Layout element entries:
_ _ _ _ _

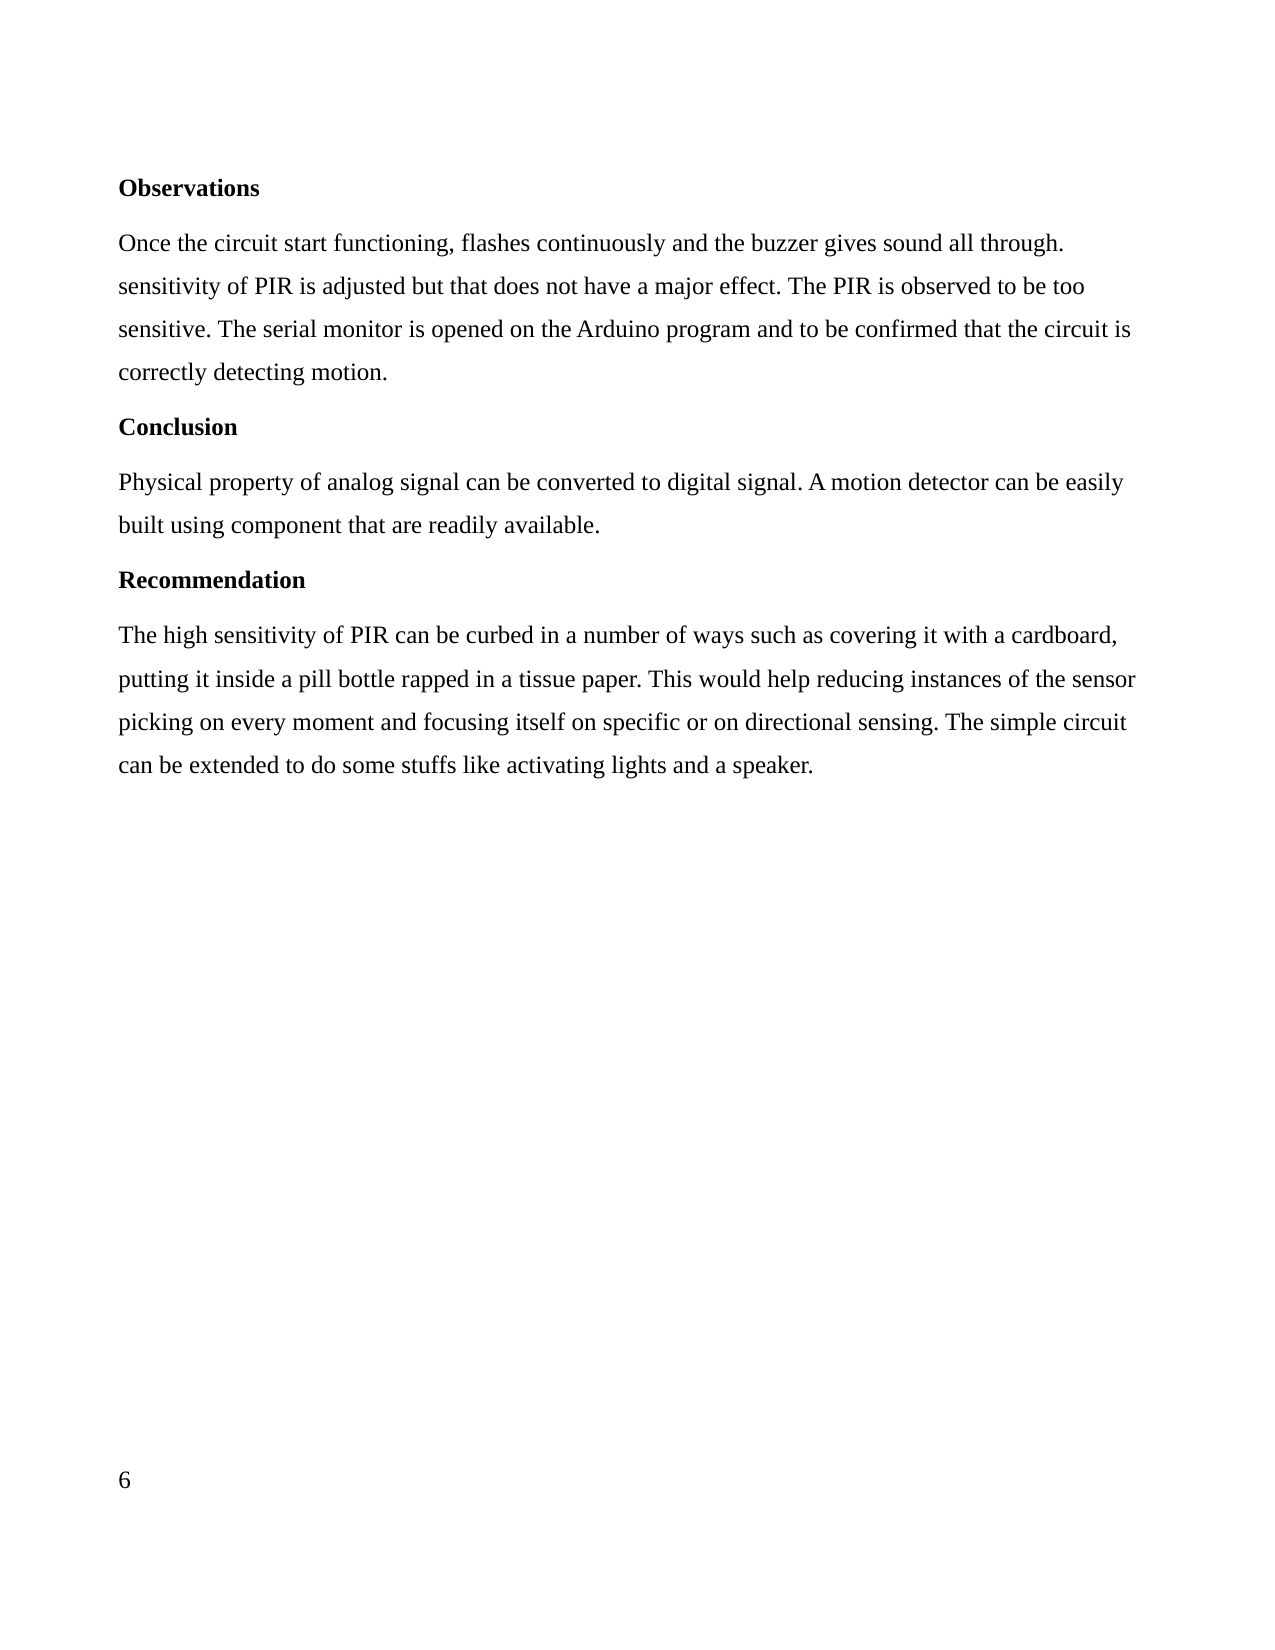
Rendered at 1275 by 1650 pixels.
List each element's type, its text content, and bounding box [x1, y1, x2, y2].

text Once the circuit start functioning, flashes continuously and the buzzer gives sound all through. sensitivity of PIR is adjusted but that does not have a major effect. The PIR is observed to be too sensitive. The serial monitor is opened on the Arduino program and to be confirmed that the circuit is correctly detecting motion. [118, 228, 1157, 386]
text Conclusion [118, 412, 1157, 441]
text 6 [118, 1465, 1157, 1494]
text Recommendation [118, 566, 1157, 594]
text The high sensitivity of PIR can be curbed in a number of ways such as covering it with a cardboard, putting it inside a pill bottle rapped in a tissue paper. This would help reducing instances of the sensor picking on every moment and focusing itself on specific or on directional sensing. The simple circuit can be extended to do some stuffs like activating lights and a speaker. [118, 621, 1157, 779]
text Physical property of analog signal can be converted to digital signal. A motion detector can be easily built using component that are readily available. [118, 467, 1157, 539]
text Observations [118, 173, 1157, 202]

_ _ _ _ _

▸ **Aim of the task**
Render the entries above as a two-column CSV with the headers "request" and "answer", one row per entry, holding its request text and its answer. Put each value in a single quoted field with line breaks replaced by spaces, and leave out the pictures.

▸ **Final answer**
request,answer
"Rendered at 1275 by 1650 pixels. List each element's type, its text content, and bounding box [x1, y1, x2, y2].","text Once the circuit start functioning, flashes continuously and the buzzer gives sound all through. sensitivity of PIR is adjusted but that does not have a major effect. The PIR is observed to be too sensitive. The serial monitor is opened on the Arduino program and to be confirmed that the circuit is correctly detecting motion. [118, 228, 1157, 386] text Conclusion [118, 412, 1157, 441] text 6 [118, 1465, 1157, 1494] text Recommendation [118, 566, 1157, 594] text The high sensitivity of PIR can be curbed in a number of ways such as covering it with a cardboard, putting it inside a pill bottle rapped in a tissue paper. This would help reducing instances of the sensor picking on every moment and focusing itself on specific or on directional sensing. The simple circuit can be extended to do some stuffs like activating lights and a speaker. [118, 621, 1157, 779] text Physical property of analog signal can be converted to digital signal. A motion detector can be easily built using component that are readily available. [118, 467, 1157, 539] text Observations [118, 173, 1157, 202]"